Daniel Whitenack
Dec 6, 2016 · 8 min read

It’s no secret that the Pachyderm team loves chess! In fact, one of our first demonstrations of Pachyderm was a statistical analysis of chess blunders. Now, with the 2016 world chess championship decided, we have updated our analysis and see what we could learn about the matches between Magnus Carlsen and Sergey Karjakin.

In the following analyses, which were implemented in a Pachyderm data pipeline, we attempted to learn:

  1. For each game in the Championship, what were the crucial moments that turned the tide for one player or the other, and
  2. Did the players noticeably fatigue throughout the Championship as evidenced by blunders?

We chose to run these analyses in Pachyderm, because they necessitated the use a variety of technologies (Pachyderm is language agnostic), and it allowed us to quickly and easily commit new game data, which triggered automatic updates to our analyses. Read more about Pachyderm pipelines on the Pachyderm website and visit our pipeline docs to learn how to run your own analyses in Pachyderm.

The Analyses

(If you don’t care about the technical details of the analyses and just want to see pretty pictures, skip to section entitled “The Results”)

To gain some insight into crucial game moments and fatigue, we are going to, for each game of the championship, use the Stockfish chess engine to annotate the game. These annotations will include played move scores and “best move” scores (i.e., a score of the best move as determined by the chess engine) in units of centipawns. We are then going to visualize and further analyze the annotations to extract our insights.

All in all, our Pachyderm pipeline includes the following stages and utilizes the pictured technologies:

As you can see, we have a variety of languages and frameworks working together in a Pachyderm pipeline to analyze these chess games.

There are Go programs, python programs, obscure chess engines, etc. Pachyderm allows us to put all of these things together to accomplish a common goal.

○ ○ ○ ○ ○ ○ ○

• Tasks to carry out:
• a. Please write out a passage from the chess analysis post. Begin at the words "To gain some" and stop after "a common goal.".
• b. Translate this sentence from the chess analysis post into Spanish: "Pachyderm allows us to put all of these things together to accomplish a common goal."
• c. In the chess analysis post, which chess engine annotates each game of the championship?

○ ○ ○ ○ ○ ○ ○

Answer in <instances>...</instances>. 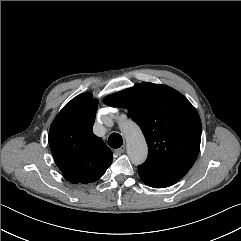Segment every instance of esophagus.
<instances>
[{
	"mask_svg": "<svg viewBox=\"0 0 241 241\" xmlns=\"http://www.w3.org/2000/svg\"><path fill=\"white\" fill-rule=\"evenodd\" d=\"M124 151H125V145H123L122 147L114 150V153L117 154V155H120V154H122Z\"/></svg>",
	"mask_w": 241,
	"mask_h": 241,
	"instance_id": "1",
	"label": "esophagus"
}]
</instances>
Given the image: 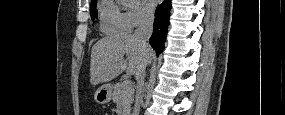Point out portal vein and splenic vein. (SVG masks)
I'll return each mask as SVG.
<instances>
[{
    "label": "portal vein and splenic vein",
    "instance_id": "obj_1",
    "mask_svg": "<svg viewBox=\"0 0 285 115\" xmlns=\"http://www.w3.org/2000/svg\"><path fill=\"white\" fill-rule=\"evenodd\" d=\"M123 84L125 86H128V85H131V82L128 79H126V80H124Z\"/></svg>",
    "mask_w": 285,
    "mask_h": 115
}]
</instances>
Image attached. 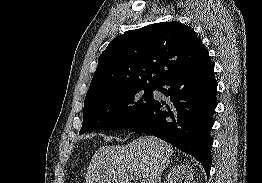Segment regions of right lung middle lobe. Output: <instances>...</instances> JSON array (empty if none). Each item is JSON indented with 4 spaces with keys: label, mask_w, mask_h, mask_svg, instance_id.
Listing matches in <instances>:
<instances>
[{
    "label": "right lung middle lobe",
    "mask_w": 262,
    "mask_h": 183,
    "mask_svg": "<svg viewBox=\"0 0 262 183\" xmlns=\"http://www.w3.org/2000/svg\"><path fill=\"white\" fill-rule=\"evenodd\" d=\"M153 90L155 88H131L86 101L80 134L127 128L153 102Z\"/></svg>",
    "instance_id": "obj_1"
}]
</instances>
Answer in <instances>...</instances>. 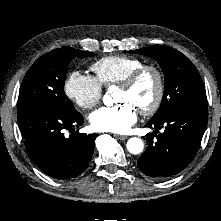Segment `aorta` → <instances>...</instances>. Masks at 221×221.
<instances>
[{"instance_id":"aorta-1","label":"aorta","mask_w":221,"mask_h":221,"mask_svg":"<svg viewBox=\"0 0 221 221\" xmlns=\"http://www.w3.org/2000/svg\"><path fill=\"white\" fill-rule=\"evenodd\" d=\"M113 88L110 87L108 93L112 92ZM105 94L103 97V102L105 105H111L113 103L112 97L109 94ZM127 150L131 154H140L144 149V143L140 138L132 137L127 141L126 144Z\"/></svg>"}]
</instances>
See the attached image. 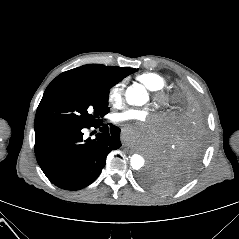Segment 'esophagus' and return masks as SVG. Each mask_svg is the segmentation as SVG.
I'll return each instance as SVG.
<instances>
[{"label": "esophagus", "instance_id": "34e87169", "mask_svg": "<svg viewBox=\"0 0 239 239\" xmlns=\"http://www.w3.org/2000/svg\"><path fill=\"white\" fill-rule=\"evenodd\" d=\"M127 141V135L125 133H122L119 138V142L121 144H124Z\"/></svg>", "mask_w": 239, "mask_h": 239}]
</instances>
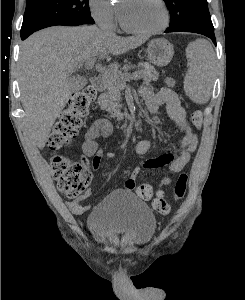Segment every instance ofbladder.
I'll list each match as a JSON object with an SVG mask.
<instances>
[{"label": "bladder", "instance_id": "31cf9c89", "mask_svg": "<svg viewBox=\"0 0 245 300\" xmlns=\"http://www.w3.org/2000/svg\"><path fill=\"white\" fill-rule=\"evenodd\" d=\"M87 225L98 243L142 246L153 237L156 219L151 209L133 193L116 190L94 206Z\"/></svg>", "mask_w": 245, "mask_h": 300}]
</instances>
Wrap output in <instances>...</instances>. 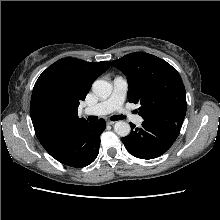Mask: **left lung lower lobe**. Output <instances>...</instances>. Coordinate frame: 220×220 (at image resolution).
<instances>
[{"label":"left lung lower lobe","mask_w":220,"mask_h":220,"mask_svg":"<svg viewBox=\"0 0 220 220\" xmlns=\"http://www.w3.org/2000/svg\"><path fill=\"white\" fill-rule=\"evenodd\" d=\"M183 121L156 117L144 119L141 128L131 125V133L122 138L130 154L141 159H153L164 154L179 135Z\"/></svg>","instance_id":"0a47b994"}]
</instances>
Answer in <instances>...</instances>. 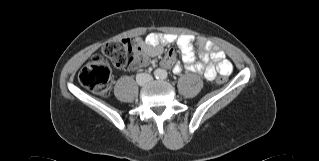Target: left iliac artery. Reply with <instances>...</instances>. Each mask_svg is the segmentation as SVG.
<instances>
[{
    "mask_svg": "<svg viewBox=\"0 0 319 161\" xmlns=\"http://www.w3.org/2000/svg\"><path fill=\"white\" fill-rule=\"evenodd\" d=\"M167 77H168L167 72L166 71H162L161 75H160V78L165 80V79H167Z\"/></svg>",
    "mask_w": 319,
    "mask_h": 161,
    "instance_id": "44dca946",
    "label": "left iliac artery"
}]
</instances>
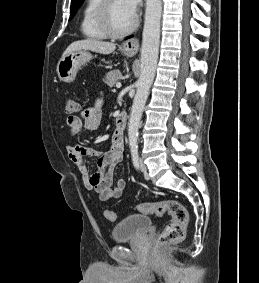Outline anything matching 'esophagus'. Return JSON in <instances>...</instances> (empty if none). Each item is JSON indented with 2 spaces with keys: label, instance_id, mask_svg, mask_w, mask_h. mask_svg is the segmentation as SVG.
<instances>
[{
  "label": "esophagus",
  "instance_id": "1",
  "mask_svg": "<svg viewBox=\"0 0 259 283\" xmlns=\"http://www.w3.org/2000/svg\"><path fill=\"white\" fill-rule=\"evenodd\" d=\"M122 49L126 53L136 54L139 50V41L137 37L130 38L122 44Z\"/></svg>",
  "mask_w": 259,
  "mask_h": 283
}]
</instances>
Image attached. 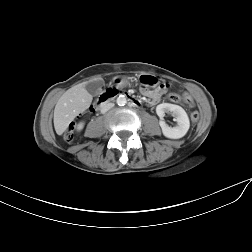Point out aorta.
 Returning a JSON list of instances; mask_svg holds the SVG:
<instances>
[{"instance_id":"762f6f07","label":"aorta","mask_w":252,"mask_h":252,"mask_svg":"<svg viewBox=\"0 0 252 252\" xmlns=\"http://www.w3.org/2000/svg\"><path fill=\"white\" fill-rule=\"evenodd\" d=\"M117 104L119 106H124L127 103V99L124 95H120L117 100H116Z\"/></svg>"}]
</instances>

○ ○ ○ ○ ○ ○ ○

• Task answers:
• a.
To gain some insight into crucial game moments and fatigue, we are going to, for each game of the championship, use the Stockfish chess engine to annotate the game. These annotations will include played move scores and “best move” scores (i.e., a score of the best move as determined by the chess engine) in units of centipawns. We are then going to visualize and further analyze the annotations to extract our insights.

All in all, our Pachyderm pipeline includes the following stages and utilizes the pictured technologies:

As you can see, we have a variety of languages and frameworks working together in a Pachyderm pipeline to analyze these chess games.

There are Go programs, python programs, obscure chess engines, etc. Pachyderm allows us to put all of these things together to accomplish a common goal.

• b. Pachyderm nos permite juntar todas estas cosas para lograr un objetivo común.

• c. The Stockfish chess engine.